Black History Month: Celebrating Black Pioneers in Technology


Happy Black History Month! To start this month of celebrating achievements by Black Americans, we’d like to take a look at five Black pioneers who made groundbreaking contributions to our favorite field, information technology. 

Evelyn Boyd Granville was only the second African American woman to receive a PhD in mathematics from a U.S. university—earning her degree from Yale in 1949. In 1956, she began work as a computer programmer at IBM, where she became part of the team that worked with NASA on the programs that would guide the early space program. Her work on the Apollo program in particular means she helped get us to the moon.

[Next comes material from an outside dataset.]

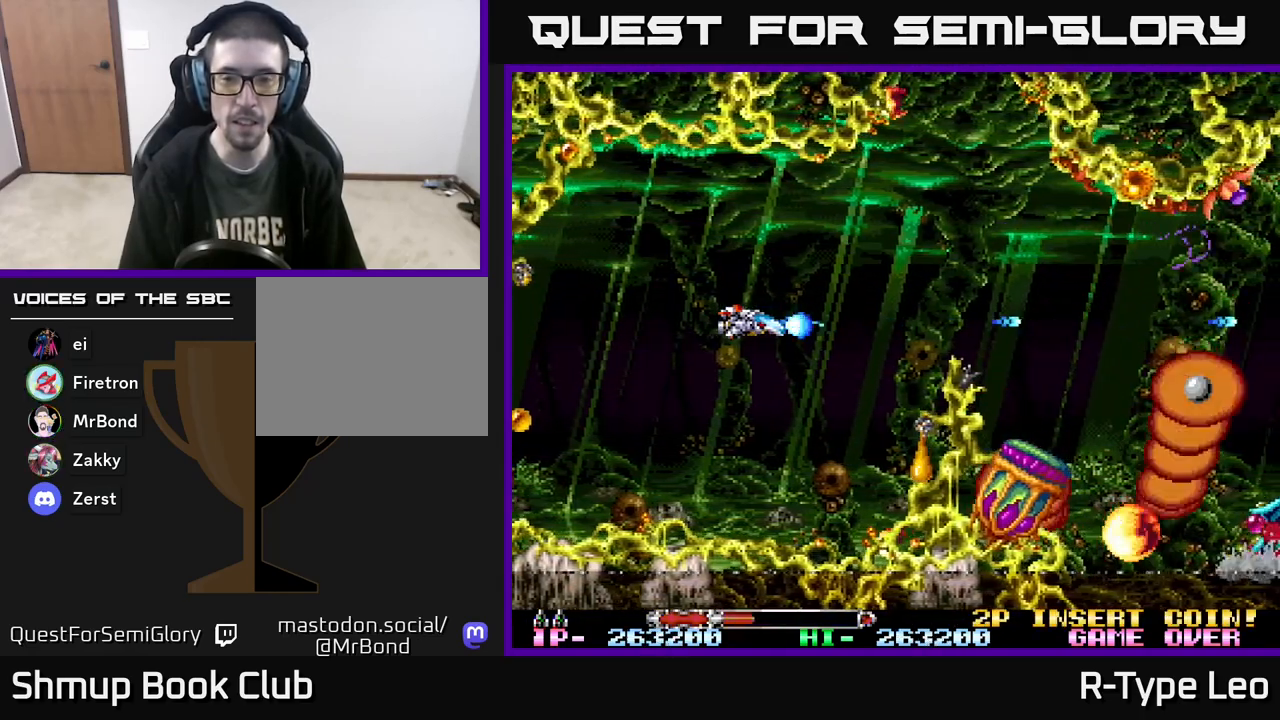
{"buttons": ["R2"], "events": [[383, "X", "down"], [500, "X", "up"]]}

Roy Clay, Sr. is most well-known for helping to start the Computer Science division at Hewlett-Packard (HP) in 1962. After teaching himself to code, he started a job at Lawrence Livermore National Laboratory in Livermore, CA, where he met David Packard. At HP, he became the director of the team that developed the HP 2116A, one of HP’s first minicomputers.Not content with success just for himself, he also used his time at HP to create initiatives that would help other Black computer scientists thrive in Silicon Valley. In 1971, spurred by his interest in electrical safety, Clay left HP to found ROD-L Electronics in Mountain View, CA, where he invented the dieletric withstand test or high potential (hipot) safety test. ROD-L Electronics is now just as well known for their contributions to the local community as they are for their technology. 

Clarence “Skip” Ellis was the first Black person to earn a PhD in computer science, earning his degree from the University of Illinois in 1969. He joined a team at Xerox, where he developed systems for computer supported cooperative work (CSCW) and groupware—think Google Docs or Microsoft Teams. His team created OfficeTalk, one of the first groupware systems. In addition to laying the foundations for CSCW, Ellis was also part of the team that worked on Alto, the world’s first PC. The strides he and his team made in developing the hardware, interfaces, and programs for a personal computer would eventually help Apple’s team develop their Lisa computer and Microsoft create their MS-DOS software. Our recent move to remote hybrid work might not have been possible without Ellis’s contributions.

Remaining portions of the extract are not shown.